Before pursuing genetic testing we feel it is important to consider that not every patient with a genetic neuropathy wants or needs genetic testing (15). We believe that the ultimate decision to undergo genetic testing rests with the patient or the patient's parents if a symptomatic child is under 18 years of age. Reasons that patients give for obtaining testing include identifying the inheritance pattern of their CMT, making family planning decisions, and obtaining knowledge about the cause and natural history of their form of CMT. Natural history data is available for some forms of CMT such as CMT1A (10) and CMT1X (16), which can provide guidance for prognosis, recognizing that there can be phenotypic variability in these subtypes. Patients with other forms of CMT frequently choose to undergo genetic testing to contribute to the natural history data collection for other patients with the same subtype. There are also reasons why patients do not want genetic testing. These include the high costs of commercial testing and fears of discrimination in the workplace or in obtaining health insurance. Since there are currently no medications to reverse any form of CMT, many patients decide against testing since their therapies will not depend on the results.

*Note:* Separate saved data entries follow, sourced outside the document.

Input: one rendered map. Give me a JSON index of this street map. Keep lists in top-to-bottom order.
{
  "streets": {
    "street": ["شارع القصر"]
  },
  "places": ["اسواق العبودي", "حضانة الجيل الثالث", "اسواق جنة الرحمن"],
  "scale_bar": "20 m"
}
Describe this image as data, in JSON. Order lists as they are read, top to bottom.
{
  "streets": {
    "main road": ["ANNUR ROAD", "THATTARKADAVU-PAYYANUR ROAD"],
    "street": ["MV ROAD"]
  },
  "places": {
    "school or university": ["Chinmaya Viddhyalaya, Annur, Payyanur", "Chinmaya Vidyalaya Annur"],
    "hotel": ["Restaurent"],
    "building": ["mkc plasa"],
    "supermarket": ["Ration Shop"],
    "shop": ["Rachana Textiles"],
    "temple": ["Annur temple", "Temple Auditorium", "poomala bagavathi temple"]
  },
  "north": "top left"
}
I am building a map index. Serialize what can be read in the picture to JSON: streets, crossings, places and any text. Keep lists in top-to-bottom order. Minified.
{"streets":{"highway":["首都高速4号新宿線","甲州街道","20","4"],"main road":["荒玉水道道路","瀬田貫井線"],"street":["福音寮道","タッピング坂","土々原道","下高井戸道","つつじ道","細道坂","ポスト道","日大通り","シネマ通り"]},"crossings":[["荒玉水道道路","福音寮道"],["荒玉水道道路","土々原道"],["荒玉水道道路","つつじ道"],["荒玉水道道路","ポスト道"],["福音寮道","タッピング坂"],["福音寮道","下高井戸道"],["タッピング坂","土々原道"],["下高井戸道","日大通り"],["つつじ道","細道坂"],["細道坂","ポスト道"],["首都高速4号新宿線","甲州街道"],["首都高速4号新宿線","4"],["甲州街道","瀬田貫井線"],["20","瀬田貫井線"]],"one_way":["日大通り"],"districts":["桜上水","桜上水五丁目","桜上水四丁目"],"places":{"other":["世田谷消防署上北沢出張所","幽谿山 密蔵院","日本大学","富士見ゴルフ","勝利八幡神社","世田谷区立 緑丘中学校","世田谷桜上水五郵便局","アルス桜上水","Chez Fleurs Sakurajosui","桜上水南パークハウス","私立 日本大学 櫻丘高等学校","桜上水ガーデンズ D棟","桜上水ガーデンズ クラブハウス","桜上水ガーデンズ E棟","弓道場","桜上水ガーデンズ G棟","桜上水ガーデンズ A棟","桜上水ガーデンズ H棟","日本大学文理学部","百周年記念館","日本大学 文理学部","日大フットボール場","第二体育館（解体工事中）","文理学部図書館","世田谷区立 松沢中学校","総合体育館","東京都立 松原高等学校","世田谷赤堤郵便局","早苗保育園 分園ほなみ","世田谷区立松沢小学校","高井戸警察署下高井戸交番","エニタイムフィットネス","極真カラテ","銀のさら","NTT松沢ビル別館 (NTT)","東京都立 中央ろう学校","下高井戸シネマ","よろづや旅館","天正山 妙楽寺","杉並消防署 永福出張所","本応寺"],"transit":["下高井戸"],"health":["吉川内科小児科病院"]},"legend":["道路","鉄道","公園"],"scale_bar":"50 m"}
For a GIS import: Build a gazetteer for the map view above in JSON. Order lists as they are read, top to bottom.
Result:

We maintain that it is always the patient's decision whether or not to pursue genetic testing.

Once a genetic diagnosis has been made in a patient, other family members usually do not need genetic testing and can be diagnosed by clinical evaluation with neurophysiology. We do not typically test patients for multiple genetic causes of CMT simultaneously. It is our current policy to only consider genetic testing clinically affected family members if their phenotype is atypical for the type of CMT in the family. In addition, we do not test asymptomatic minors with a family history of CMT, either by electrophysiology or genetic testing, due to the chance for increased psychological harm to the child (17). We do routinely perform limited nerve conduction studies, though not needle EMG, on symptomatic children with CMT. Since nerve conduction changes, including slowing, are often uniform and detectable in early childhood in CMT (18), testing of a single nerve is often adequate to guide genetic testing or determine whether a symptomatic child is affected in a family with CMT.

In summary, patients with inherited neuropathies can serve as models of their own disease if their phenotypes are carefully analyzed and their genotypes characterized. Molecular mechanisms of demyelination, axonal loss and axo-glial interactions can thus be investigated and rational therapies can be developed, not only for CMT but for related neurodegenerative disorders. However genotyping of families is essential for this approach, is confusing to patients and physicians and is very expensive to undertake commercially or in research laboratories. We have developed what we believe is a focused approach to testing based on phenotype, physiology and prevalence that we hope will prove useful in our clinic and to others who care for patients with inherited neuropathies.

Acknowledgements

This study was supported by grants from the Muscular Dystrophy Association, the National Institutes of Neurological Disorders and Stroke and Office of Rare Diseases (U54NS065712) and the Charcot Marie Tooth Association. The authors deeply appreciate the patients and families that participated in this study.

Ethics Committee Approval

This study has received approval from the Institutional Review Board (IRB) at Wayne State University.

Footnotes

Dr. Shy is on the Speakers Bureau of Athena Diagnostic Laboratories. There are no other disclosures for any author. Dr. Shy, the corresponding author, has full access to the data used in this study and has final responsibility for the decision to submit for publication.